• _SUPPLIED MATERIAL_
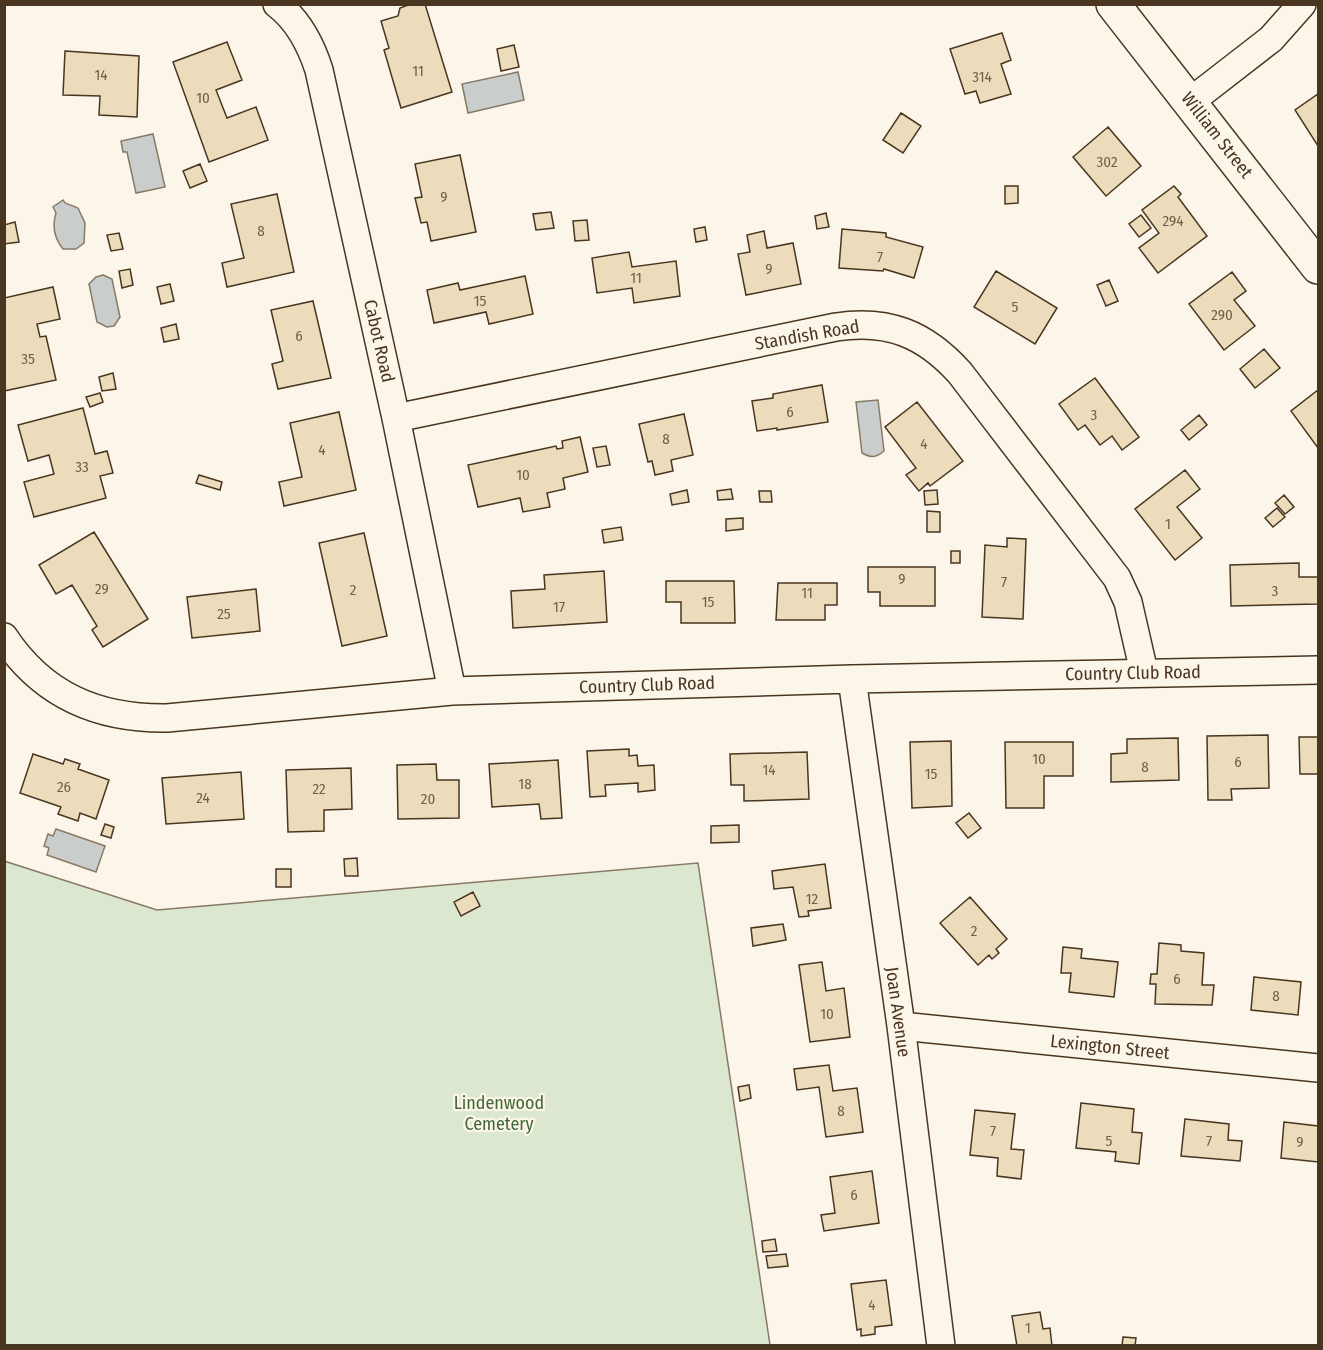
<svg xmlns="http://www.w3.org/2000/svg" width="1323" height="1350" viewBox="0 0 1323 1350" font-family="'Fira Sans Condensed',sans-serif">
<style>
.green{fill:#dce7d0;stroke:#887966;stroke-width:1.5}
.water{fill:#c9cecd;stroke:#887966;stroke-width:1.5}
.building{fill:#ecdcbc;stroke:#4a3520;stroke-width:1.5}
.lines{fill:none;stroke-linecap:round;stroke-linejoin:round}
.minor-casing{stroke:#4a3520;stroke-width:30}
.secondary-casing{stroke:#4a3520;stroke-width:36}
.minor{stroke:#fbf6e9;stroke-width:27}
.secondary{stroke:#fbf6e9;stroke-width:33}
.labels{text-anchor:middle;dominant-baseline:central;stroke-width:4.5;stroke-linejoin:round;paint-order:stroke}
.number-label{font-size:15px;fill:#725f47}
.street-label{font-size:18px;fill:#4a3520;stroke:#fbf6e9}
.park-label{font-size:18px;fill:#436837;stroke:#fbf6e9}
</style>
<rect width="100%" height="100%" fill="#fbf6e9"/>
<!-- green -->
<path class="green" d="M 4,861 L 157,910 L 698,863 L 770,1345 L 5,1345 Z"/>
<!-- water -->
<path class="water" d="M 518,72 L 524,100 L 468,113 L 462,84 Z
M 153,134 L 165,187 L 136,193 L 127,152 L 123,152 L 121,141 Z
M 63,200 L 65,203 L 78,208 L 85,223 L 84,243 L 76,249 L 63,249 C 54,238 52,226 56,213 L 53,207 Z
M 103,275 L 112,279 L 120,317 L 114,326 L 107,327 L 97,322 L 89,284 L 96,277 Z
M 878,400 L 884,451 C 876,458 871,458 862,453 L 856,402 Z
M 56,829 L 105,846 L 96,872 L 47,855 L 49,848 L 44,846 L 48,834 L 53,836 Z"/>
<!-- building -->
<path class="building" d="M 411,4 L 425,4 L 452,92 L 401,108 L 384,50 L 389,48 L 381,21 L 398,16 L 400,8 Z
M 1002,33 L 1011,60 L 1001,64 L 1011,94 L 980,103 L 976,91 L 965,94 L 950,49 Z
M 227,42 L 242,80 L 216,90 L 227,118 L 256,107 L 268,140 L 209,162 L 173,62 Z
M 514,45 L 519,67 L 501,71 L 497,49 Z
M 65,51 L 139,56 L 137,117 L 99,115 L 100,96 L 63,95 Z
M 1318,94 L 1318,146 L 1295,110 Z
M 901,113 L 921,126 L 903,153 L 883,140 Z
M 1108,127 L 1141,166 L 1106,196 L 1073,157 Z
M 460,155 L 476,232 L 431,241 L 427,222 L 421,223 L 415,198 L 422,197 L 415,164 Z
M 200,164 L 207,181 L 190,188 L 183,171 Z
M 1005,186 L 1018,186 L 1018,203 L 1005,204 Z
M 1174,186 L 1181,194 L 1178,197 L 1207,236 L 1158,273 L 1139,248 L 1159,233 L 1142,210 Z
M 277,194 L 294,272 L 227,287 L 222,263 L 244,258 L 231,204 Z
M 551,212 L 554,228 L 536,230 L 533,214 Z
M 826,213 L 829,227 L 817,229 L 815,216 Z
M 1141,215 L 1151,228 L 1139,237 L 1129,224 Z
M 587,220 L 589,240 L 575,241 L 573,221 Z
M 15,222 L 19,242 L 4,244 L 4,225 Z
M 705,227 L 707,240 L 696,242 L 694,229 Z
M 842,229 L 886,233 L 886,237 L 923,247 L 914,278 L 884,269 L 883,271 L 839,268 Z
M 764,231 L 767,248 L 793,243 L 801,284 L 746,295 L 738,254 L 750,252 L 747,235 Z
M 119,233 L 123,249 L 111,251 L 107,235 Z
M 629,252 L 632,267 L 676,261 L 680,296 L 634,303 L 632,288 L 597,293 L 592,258 Z
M 130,269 L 133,285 L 122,288 L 119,271 Z
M 996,271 L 1057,308 L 1035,344 L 974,307 Z
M 1232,272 L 1246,291 L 1234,300 L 1255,326 L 1224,350 L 1189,304 Z
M 525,276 L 533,314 L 489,324 L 486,312 L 434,323 L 427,290 L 458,283 L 460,290 Z
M 1109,280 L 1118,301 L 1106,306 L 1097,285 Z
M 170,284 L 174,301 L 161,304 L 157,287 Z
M 53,287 L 60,319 L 37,324 L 40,337 L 46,336 L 56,380 L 4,391 L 4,298 Z
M 313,301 L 331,378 L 278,389 L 272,364 L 283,361 L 271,310 Z
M 176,324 L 179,339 L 164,342 L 161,328 Z
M 1264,349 L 1280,368 L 1255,388 L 1240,369 Z
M 113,373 L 116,389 L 102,391 L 99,377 Z
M 1095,378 L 1139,437 L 1122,450 L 1112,436 L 1100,445 L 1085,425 L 1078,430 L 1059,404 Z
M 822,385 L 828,422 L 777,430 L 777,428 L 757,431 L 752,401 L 773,398 L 773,394 Z
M 1318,390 L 1318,448 L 1291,411 Z
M 100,393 L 103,402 L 90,407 L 86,397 Z
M 917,402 L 963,461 L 930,486 L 928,483 L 919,491 L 906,475 L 916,468 L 885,427 Z
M 83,408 L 95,454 L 107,451 L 113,473 L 100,476 L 106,498 L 34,517 L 24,482 L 54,474 L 49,455 L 28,461 L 18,425 Z
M 339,412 L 356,490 L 284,506 L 279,482 L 302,477 L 290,423 Z
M 684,414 L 693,455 L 671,460 L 673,471 L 655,475 L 652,461 L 648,462 L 639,424 Z
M 1199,415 L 1207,425 L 1189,440 L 1181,430 Z
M 580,437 L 588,472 L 563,478 L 565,489 L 547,493 L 550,507 L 523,512 L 520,498 L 478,507 L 468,465 L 556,446 L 557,449 L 563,448 L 562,441 Z
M 606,446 L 610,465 L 597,467 L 593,448 Z
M 1185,470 L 1200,489 L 1177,507 L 1202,538 L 1175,560 L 1135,509 Z
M 199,475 L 222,482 L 220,490 L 196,483 Z
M 731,489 L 733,499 L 718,500 L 717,491 Z
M 687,490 L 689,502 L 672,505 L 670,494 Z
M 937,490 L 938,504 L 925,505 L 924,491 Z
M 759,491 L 771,491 L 772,502 L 760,502 Z
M 1284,495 L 1294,507 L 1285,514 L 1275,503 Z
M 1277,508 L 1285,517 L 1273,527 L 1265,518 Z
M 927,511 L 940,512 L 940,532 L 927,532 Z
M 743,518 L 743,529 L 726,531 L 726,519 Z
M 621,527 L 623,540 L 604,543 L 602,530 Z
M 94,532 L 148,619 L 103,647 L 92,630 L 97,626 L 72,585 L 56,594 L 39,565 Z
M 364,533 L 387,636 L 342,646 L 319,543 Z
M 1007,538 L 1026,539 L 1023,619 L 982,617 L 985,545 L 1007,547 Z
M 951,551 L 960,551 L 960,563 L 951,563 Z
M 1299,563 L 1299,577 L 1318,577 L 1318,604 L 1231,606 L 1230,565 Z
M 868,567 L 935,567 L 935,606 L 880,606 L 880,592 L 868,592 Z
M 604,571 L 607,622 L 513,628 L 511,591 L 545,589 L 544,575 Z
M 666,581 L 734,581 L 735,623 L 681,623 L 681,602 L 666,602 Z
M 778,583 L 837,583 L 837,605 L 825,605 L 825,620 L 776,620 Z
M 256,589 L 260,631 L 192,638 L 187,597 Z
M 1268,735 L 1269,788 L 1231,789 L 1232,800 L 1208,800 L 1207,736 Z
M 1299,737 L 1318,737 L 1318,774 L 1300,774 Z
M 1178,738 L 1179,780 L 1111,782 L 1111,754 L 1127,753 L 1127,739 Z
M 951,741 L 952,806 L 912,808 L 910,742 Z
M 1005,742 L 1073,742 L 1073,776 L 1044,776 L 1044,808 L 1006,808 Z
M 629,749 L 629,756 L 637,755 L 638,766 L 654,765 L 655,790 L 638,792 L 638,783 L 605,785 L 606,796 L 590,797 L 587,751 Z
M 807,752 L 809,799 L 744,801 L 744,785 L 731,785 L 730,754 Z
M 33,754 L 63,764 L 65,759 L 80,764 L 78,769 L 109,780 L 96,819 L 80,813 L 78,821 L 58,814 L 61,807 L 20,793 Z
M 558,760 L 562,818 L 541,819 L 539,804 L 492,807 L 489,764 Z
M 436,764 L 437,780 L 459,780 L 459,818 L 398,819 L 397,765 Z
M 351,768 L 352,809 L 324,810 L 324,831 L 288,832 L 286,770 Z
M 241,772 L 244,819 L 166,824 L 162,778 Z
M 969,813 L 981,828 L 968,838 L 956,823 Z
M 105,824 L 114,827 L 111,838 L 101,835 Z
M 739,825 L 739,842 L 711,843 L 711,826 Z
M 357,858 L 358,876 L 345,876 L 344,859 Z
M 825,864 L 831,908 L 808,911 L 809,916 L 799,917 L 793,887 L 774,889 L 772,871 Z
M 276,869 L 291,869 L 291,887 L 276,887 Z
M 473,892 L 480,906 L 461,916 L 454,902 Z
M 970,897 L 1007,939 L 996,949 L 999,953 L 992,959 L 989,955 L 978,965 L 940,923 Z
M 783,924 L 786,940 L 753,946 L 751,928 Z
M 1159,943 L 1181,945 L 1181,951 L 1204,953 L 1202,985 L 1214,985 L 1212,1005 L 1155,1004 L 1156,984 L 1150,984 L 1151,974 L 1157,974 Z
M 1063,947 L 1082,949 L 1081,958 L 1118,962 L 1114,997 L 1069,992 L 1071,973 L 1061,973 Z
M 822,962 L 826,991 L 844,988 L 850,1037 L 810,1042 L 799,965 Z
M 1254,977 L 1301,982 L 1298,1015 L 1251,1010 Z
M 829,1065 L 833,1091 L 857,1088 L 863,1132 L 826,1137 L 819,1087 L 797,1090 L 794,1069 Z
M 749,1085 L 751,1098 L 740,1101 L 738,1087 Z
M 1081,1103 L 1134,1109 L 1132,1132 L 1142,1133 L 1139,1164 L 1115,1161 L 1116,1152 L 1076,1148 Z
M 975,1110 L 1015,1114 L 1011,1149 L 1024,1150 L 1021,1179 L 997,1176 L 998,1158 L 970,1155 Z
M 1185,1119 L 1229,1124 L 1228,1140 L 1242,1141 L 1240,1161 L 1181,1156 Z
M 1284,1122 L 1318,1126 L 1318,1162 L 1281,1158 Z
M 872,1171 L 879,1223 L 824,1231 L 821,1215 L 835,1213 L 830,1177 Z
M 775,1239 L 777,1251 L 763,1252 L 762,1241 Z
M 786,1254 L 788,1266 L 768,1268 L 766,1256 Z
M 886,1280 L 892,1325 L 875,1327 L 875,1334 L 861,1336 L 861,1329 L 857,1330 L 851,1284 Z
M 1040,1312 L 1043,1329 L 1050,1328 L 1052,1346 L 1017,1346 L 1012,1316 Z
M 1123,1337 L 1136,1338 L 1135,1346 L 1122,1346 Z"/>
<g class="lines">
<!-- minor casing -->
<g class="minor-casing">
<path id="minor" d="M 277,4 C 299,21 311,45 319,70 L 396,418 L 452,691
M 1191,101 L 1271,39 L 1302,4
M 396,418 L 836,327 C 888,319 925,334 960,373 L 1117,578 L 1128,602 L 1144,672
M 4,637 C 43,696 98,719 167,718 L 452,691 L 852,679 L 1318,670
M 852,679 L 901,1026 L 941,1346
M 901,1026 L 1318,1068"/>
</g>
<!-- secondary casing -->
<g class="secondary-casing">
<path id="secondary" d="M 1113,4 L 1318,267"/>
</g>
<!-- minor -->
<use href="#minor" class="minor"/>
<!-- secondary -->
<use href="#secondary" class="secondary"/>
</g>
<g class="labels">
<!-- number labels -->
<g class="number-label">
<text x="418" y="71">11</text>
<text x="101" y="75">14</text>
<text x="982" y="77">314</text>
<text x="203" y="98">10</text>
<text x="1107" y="162">302</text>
<text x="444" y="197">9</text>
<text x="1173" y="221">294</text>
<text x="261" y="231">8</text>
<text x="880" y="257">7</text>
<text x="769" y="269">9</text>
<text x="636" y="278">11</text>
<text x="480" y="301">15</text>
<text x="1015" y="307">5</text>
<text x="1222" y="315">290</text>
<text x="299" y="336">6</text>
<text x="28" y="359">35</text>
<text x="790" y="412">6</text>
<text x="1094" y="415">3</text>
<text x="666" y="439">8</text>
<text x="924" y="444">4</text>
<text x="322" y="450">4</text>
<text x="82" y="467">33</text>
<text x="523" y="475">10</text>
<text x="1168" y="524">1</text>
<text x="902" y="579">9</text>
<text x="1004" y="582">7</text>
<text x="102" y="589">29</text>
<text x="353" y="590">2</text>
<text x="1275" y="591">3</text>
<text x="807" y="593">11</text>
<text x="708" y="602">15</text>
<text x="559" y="607">17</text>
<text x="224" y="614">25</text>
<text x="1039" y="759">10</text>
<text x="1238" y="762">6</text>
<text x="1145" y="767">8</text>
<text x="769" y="770">14</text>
<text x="931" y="774">15</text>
<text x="525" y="784">18</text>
<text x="64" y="787">26</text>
<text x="319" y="789">22</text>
<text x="203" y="798">24</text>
<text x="428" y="799">20</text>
<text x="812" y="899">12</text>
<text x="974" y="931">2</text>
<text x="1177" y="979">6</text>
<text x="1276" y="996">8</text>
<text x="827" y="1014">10</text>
<text x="841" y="1111">8</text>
<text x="993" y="1131">7</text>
<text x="1109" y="1141">5</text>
<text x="1209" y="1141">7</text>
<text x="1300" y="1142">9</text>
<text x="854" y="1195">6</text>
<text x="872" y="1305">4</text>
<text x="1028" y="1328">1</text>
</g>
<!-- street labels -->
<g class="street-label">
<text transform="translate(1217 135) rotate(52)">William Street</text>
<text transform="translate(807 335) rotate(-10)">Standish Road</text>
<text transform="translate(379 341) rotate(77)">Cabot Road</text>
<text transform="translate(1133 673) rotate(-1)">Country Club Road</text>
<text transform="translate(647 685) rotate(-2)">Country Club Road</text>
<text transform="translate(898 1012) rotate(82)">Joan Avenue</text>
<text transform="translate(1110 1047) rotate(6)">Lexington Street</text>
</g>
<!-- park labels -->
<g class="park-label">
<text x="499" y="1103">Lindenwood<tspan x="499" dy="21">Cemetery</tspan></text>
</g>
</g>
<!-- border -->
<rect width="1323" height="1350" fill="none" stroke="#4a3520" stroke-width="12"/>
</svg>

• _THE TASK_
Search the entries for the word "lines" and show every line that has it.

• _RESPONSE TO THE TASK_
.lines{fill:none;stroke-linecap:round;stroke-linejoin:round}
<g class="lines">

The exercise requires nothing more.